(Records drawn from a dataset)
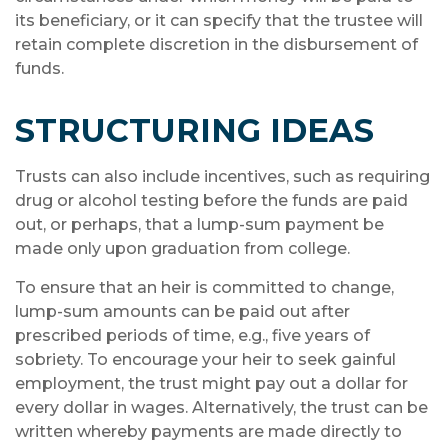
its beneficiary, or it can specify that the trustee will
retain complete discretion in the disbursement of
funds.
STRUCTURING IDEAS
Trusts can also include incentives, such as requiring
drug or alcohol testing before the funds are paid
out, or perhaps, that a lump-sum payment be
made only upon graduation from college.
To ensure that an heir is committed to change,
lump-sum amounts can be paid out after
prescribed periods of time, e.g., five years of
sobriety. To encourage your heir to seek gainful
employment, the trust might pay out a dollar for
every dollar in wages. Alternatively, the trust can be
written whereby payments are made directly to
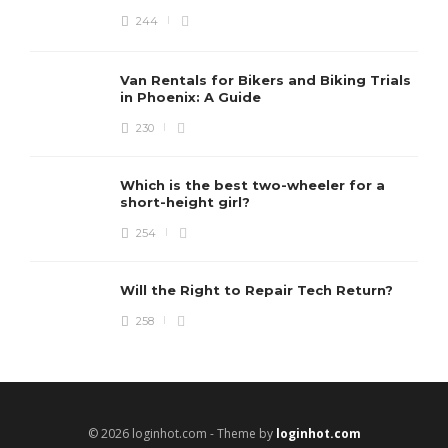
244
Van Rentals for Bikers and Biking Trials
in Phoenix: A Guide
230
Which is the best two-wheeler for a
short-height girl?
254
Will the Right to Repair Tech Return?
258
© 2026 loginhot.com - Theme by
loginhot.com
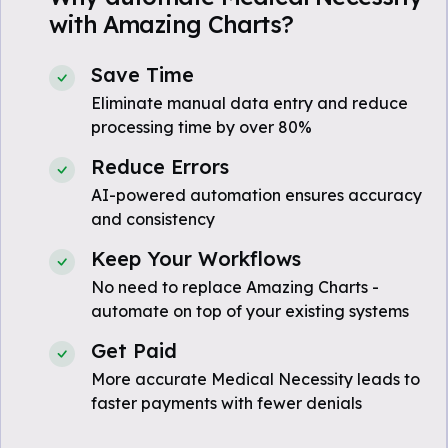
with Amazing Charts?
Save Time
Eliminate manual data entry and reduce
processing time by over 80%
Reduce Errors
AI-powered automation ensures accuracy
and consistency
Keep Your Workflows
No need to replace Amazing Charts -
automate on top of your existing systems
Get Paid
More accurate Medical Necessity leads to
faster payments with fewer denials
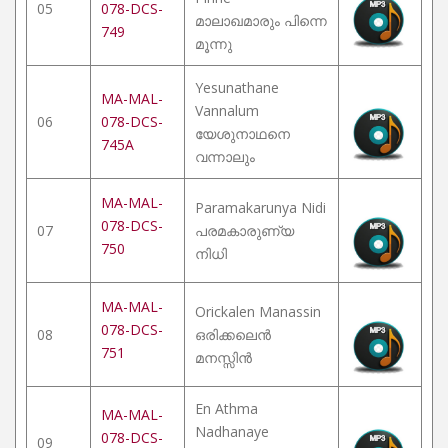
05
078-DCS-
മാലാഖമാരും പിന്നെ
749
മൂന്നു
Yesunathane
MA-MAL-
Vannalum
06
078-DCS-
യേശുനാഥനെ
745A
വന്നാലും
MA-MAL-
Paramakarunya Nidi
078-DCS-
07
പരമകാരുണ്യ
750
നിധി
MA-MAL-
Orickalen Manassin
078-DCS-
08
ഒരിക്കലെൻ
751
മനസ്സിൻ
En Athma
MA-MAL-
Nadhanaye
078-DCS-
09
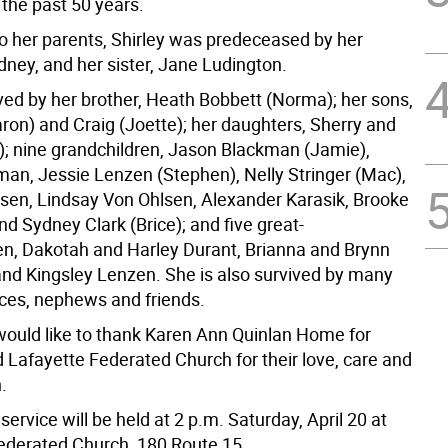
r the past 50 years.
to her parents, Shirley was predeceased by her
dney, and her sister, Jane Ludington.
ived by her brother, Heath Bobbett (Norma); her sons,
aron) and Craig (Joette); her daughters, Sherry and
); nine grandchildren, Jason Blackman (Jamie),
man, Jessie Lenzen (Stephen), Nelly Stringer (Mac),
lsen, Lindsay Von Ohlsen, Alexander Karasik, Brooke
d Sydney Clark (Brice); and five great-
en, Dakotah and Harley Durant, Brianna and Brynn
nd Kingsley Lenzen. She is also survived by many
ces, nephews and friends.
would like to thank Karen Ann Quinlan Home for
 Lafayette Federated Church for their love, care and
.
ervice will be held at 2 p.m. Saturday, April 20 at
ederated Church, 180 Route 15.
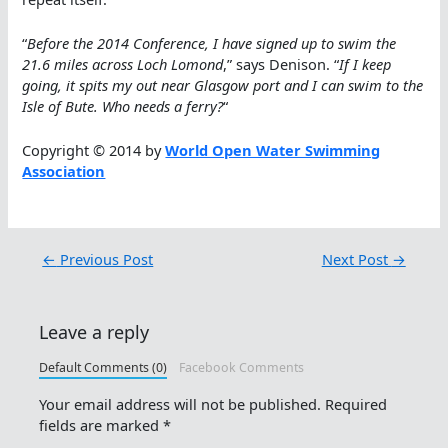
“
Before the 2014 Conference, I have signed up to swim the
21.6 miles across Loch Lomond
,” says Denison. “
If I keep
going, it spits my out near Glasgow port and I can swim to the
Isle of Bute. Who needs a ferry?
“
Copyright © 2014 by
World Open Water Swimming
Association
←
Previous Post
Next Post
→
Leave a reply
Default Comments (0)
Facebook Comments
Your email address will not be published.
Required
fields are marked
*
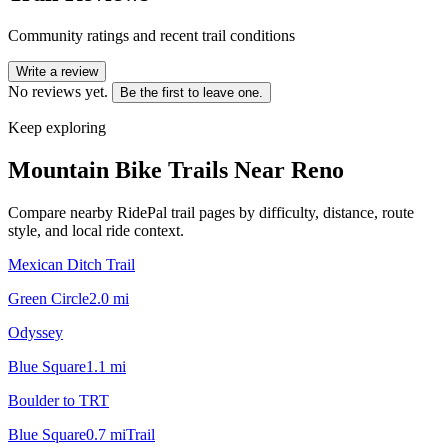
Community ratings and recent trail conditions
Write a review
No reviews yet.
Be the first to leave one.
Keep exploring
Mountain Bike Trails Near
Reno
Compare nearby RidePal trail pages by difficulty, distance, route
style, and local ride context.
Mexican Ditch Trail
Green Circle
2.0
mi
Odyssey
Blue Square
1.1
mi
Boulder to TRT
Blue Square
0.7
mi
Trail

# Exercise prompt:
Give every entry again verbatim, with no pictures.

# Expected output:
its beneficiary, or it can specify that the trustee will
retain complete discretion in the disbursement of
funds.
STRUCTURING IDEAS
Trusts can also include incentives, such as requiring
drug or alcohol testing before the funds are paid
out, or perhaps, that a lump-sum payment be
made only upon graduation from college.
To ensure that an heir is committed to change,
lump-sum amounts can be paid out after
prescribed periods of time, e.g., five years of
sobriety. To encourage your heir to seek gainful
employment, the trust might pay out a dollar for
every dollar in wages. Alternatively, the trust can be
written whereby payments are made directly to
244
Van Rentals for Bikers and Biking Trials
in Phoenix: A Guide
230
Which is the best two-wheeler for a
short-height girl?
254
Will the Right to Repair Tech Return?
258
© 2026 loginhot.com - Theme by
loginhot.com
with Amazing Charts?
Save Time
Eliminate manual data entry and reduce
processing time by over 80%
Reduce Errors
AI-powered automation ensures accuracy
and consistency
Keep Your Workflows
No need to replace Amazing Charts -
automate on top of your existing systems
Get Paid
More accurate Medical Necessity leads to
faster payments with fewer denials
05
078-DCS-
മാലാഖമാരും പിന്നെ
749
മൂന്നു
Yesunathane
MA-MAL-
Vannalum
06
078-DCS-
യേശുനാഥനെ
745A
വന്നാലും
MA-MAL-
Paramakarunya Nidi
078-DCS-
07
പരമകാരുണ്യ
750
നിധി
MA-MAL-
Orickalen Manassin
078-DCS-
08
ഒരിക്കലെൻ
751
മനസ്സിൻ
En Athma
MA-MAL-
Nadhanaye
078-DCS-
09
r the past 50 years.
to her parents, Shirley was predeceased by her
dney, and her sister, Jane Ludington.
ived by her brother, Heath Bobbett (Norma); her sons,
aron) and Craig (Joette); her daughters, Sherry and
); nine grandchildren, Jason Blackman (Jamie),
man, Jessie Lenzen (Stephen), Nelly Stringer (Mac),
lsen, Lindsay Von Ohlsen, Alexander Karasik, Brooke
d Sydney Clark (Brice); and five great-
en, Dakotah and Harley Durant, Brianna and Brynn
nd Kingsley Lenzen. She is also survived by many
ces, nephews and friends.
would like to thank Karen Ann Quinlan Home for
 Lafayette Federated Church for their love, care and
.
ervice will be held at 2 p.m. Saturday, April 20 at
ederated Church, 180 Route 15.
“
Before the 2014 Conference, I have signed up to swim the
21.6 miles across Loch Lomond
,” says Denison. “
If I keep
going, it spits my out near Glasgow port and I can swim to the
Isle of Bute. Who needs a ferry?
“
Copyright © 2014 by
World Open Water Swimming
Association
←
Previous Post
Next Post
→
Leave a reply
Default Comments (0)
Facebook Comments
Your email address will not be published.
Required
fields are marked
*
Community ratings and recent trail conditions
Write a review
No reviews yet.
Be the first to leave one.
Keep exploring
Mountain Bike Trails Near
Reno
Compare nearby RidePal trail pages by difficulty, distance, route
style, and local ride context.
Mexican Ditch Trail
Green Circle
2.0
mi
Odyssey
Blue Square
1.1
mi
Boulder to TRT
Blue Square
0.7
mi
Trail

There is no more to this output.